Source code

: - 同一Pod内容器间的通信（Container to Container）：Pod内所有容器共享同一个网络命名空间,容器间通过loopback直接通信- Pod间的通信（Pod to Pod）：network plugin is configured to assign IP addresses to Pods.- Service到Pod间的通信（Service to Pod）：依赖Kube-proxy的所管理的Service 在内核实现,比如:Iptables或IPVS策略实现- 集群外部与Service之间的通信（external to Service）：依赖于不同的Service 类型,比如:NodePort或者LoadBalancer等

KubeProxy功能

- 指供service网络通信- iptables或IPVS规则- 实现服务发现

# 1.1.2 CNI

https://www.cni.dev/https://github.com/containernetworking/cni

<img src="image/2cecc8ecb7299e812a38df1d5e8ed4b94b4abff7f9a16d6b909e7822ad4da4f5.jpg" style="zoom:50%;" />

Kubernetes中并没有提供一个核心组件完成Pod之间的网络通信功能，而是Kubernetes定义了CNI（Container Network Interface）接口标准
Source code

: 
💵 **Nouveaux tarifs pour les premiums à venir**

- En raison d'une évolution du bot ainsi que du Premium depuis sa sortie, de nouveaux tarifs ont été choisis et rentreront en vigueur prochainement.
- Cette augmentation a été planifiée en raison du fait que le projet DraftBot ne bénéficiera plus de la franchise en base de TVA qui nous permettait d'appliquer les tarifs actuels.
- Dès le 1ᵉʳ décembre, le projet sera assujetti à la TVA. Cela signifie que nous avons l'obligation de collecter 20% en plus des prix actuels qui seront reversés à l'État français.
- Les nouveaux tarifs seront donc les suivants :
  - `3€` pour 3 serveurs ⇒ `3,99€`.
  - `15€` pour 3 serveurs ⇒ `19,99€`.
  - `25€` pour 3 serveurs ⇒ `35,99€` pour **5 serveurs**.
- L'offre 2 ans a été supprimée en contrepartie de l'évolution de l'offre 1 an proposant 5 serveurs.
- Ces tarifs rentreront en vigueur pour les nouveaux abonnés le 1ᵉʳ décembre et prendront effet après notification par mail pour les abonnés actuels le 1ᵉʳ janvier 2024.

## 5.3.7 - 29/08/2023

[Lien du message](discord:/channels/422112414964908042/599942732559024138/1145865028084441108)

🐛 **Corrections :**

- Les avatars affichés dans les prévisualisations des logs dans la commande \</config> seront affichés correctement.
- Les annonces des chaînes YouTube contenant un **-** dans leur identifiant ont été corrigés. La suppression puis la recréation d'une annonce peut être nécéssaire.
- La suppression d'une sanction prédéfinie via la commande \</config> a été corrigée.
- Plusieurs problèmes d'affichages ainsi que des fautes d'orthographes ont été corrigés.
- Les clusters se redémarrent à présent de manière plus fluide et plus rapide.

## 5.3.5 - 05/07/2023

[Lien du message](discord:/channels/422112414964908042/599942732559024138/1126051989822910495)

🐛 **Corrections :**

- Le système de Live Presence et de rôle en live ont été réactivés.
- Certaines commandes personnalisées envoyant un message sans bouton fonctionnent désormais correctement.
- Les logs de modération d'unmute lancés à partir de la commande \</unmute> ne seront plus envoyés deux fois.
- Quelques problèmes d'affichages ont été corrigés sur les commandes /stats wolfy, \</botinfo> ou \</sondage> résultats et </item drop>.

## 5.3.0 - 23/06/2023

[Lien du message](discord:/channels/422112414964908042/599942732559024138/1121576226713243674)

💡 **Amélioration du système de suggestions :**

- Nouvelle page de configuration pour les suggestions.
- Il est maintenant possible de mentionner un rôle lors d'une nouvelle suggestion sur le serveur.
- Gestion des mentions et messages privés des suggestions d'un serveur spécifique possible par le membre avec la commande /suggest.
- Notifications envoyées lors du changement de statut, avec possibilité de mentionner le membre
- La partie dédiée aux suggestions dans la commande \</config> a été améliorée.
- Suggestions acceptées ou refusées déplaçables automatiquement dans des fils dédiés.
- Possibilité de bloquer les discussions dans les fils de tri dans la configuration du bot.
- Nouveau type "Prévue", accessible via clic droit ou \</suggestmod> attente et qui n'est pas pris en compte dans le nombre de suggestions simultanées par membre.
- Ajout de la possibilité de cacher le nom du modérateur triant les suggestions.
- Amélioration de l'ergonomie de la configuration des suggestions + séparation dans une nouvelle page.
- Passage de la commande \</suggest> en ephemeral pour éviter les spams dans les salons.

**Work order:**
All records must be repeated exactly, with none skipped.

**Task response:**
Source code

: - 同一Pod内容器间的通信（Container to Container）：Pod内所有容器共享同一个网络命名空间,容器间通过loopback直接通信- Pod间的通信（Pod to Pod）：network plugin is configured to assign IP addresses to Pods.- Service到Pod间的通信（Service to Pod）：依赖Kube-proxy的所管理的Service 在内核实现,比如:Iptables或IPVS策略实现- 集群外部与Service之间的通信（external to Service）：依赖于不同的Service 类型,比如:NodePort或者LoadBalancer等

KubeProxy功能

- 指供service网络通信- iptables或IPVS规则- 实现服务发现

# 1.1.2 CNI

https://www.cni.dev/https://github.com/containernetworking/cni

<img src="image/2cecc8ecb7299e812a38df1d5e8ed4b94b4abff7f9a16d6b909e7822ad4da4f5.jpg" style="zoom:50%;" />

Kubernetes中并没有提供一个核心组件完成Pod之间的网络通信功能，而是Kubernetes定义了CNI（Container Network Interface）接口标准
Source code

: 
💵 **Nouveaux tarifs pour les premiums à venir**

- En raison d'une évolution du bot ainsi que du Premium depuis sa sortie, de nouveaux tarifs ont été choisis et rentreront en vigueur prochainement.
- Cette augmentation a été planifiée en raison du fait que le projet DraftBot ne bénéficiera plus de la franchise en base de TVA qui nous permettait d'appliquer les tarifs actuels.
- Dès le 1ᵉʳ décembre, le projet sera assujetti à la TVA. Cela signifie que nous avons l'obligation de collecter 20% en plus des prix actuels qui seront reversés à l'État français.
- Les nouveaux tarifs seront donc les suivants :
  - `3€` pour 3 serveurs ⇒ `3,99€`.
  - `15€` pour 3 serveurs ⇒ `19,99€`.
  - `25€` pour 3 serveurs ⇒ `35,99€` pour **5 serveurs**.
- L'offre 2 ans a été supprimée en contrepartie de l'évolution de l'offre 1 an proposant 5 serveurs.
- Ces tarifs rentreront en vigueur pour les nouveaux abonnés le 1ᵉʳ décembre et prendront effet après notification par mail pour les abonnés actuels le 1ᵉʳ janvier 2024.

## 5.3.7 - 29/08/2023

[Lien du message](discord:/channels/422112414964908042/599942732559024138/1145865028084441108)

🐛 **Corrections :**

- Les avatars affichés dans les prévisualisations des logs dans la commande \</config> seront affichés correctement.
- Les annonces des chaînes YouTube contenant un **-** dans leur identifiant ont été corrigés. La suppression puis la recréation d'une annonce peut être nécéssaire.
- La suppression d'une sanction prédéfinie via la commande \</config> a été corrigée.
- Plusieurs problèmes d'affichages ainsi que des fautes d'orthographes ont été corrigés.
- Les clusters se redémarrent à présent de manière plus fluide et plus rapide.

## 5.3.5 - 05/07/2023

[Lien du message](discord:/channels/422112414964908042/599942732559024138/1126051989822910495)

🐛 **Corrections :**

- Le système de Live Presence et de rôle en live ont été réactivés.
- Certaines commandes personnalisées envoyant un message sans bouton fonctionnent désormais correctement.
- Les logs de modération d'unmute lancés à partir de la commande \</unmute> ne seront plus envoyés deux fois.
- Quelques problèmes d'affichages ont été corrigés sur les commandes /stats wolfy, \</botinfo> ou \</sondage> résultats et </item drop>.

## 5.3.0 - 23/06/2023

[Lien du message](discord:/channels/422112414964908042/599942732559024138/1121576226713243674)

💡 **Amélioration du système de suggestions :**

- Nouvelle page de configuration pour les suggestions.
- Il est maintenant possible de mentionner un rôle lors d'une nouvelle suggestion sur le serveur.
- Gestion des mentions et messages privés des suggestions d'un serveur spécifique possible par le membre avec la commande /suggest.
- Notifications envoyées lors du changement de statut, avec possibilité de mentionner le membre
- La partie dédiée aux suggestions dans la commande \</config> a été améliorée.
- Suggestions acceptées ou refusées déplaçables automatiquement dans des fils dédiés.
- Possibilité de bloquer les discussions dans les fils de tri dans la configuration du bot.
- Nouveau type "Prévue", accessible via clic droit ou \</suggestmod> attente et qui n'est pas pris en compte dans le nombre de suggestions simultanées par membre.
- Ajout de la possibilité de cacher le nom du modérateur triant les suggestions.
- Amélioration de l'ergonomie de la configuration des suggestions + séparation dans une nouvelle page.
- Passage de la commande \</suggest> en ephemeral pour éviter les spams dans les salons.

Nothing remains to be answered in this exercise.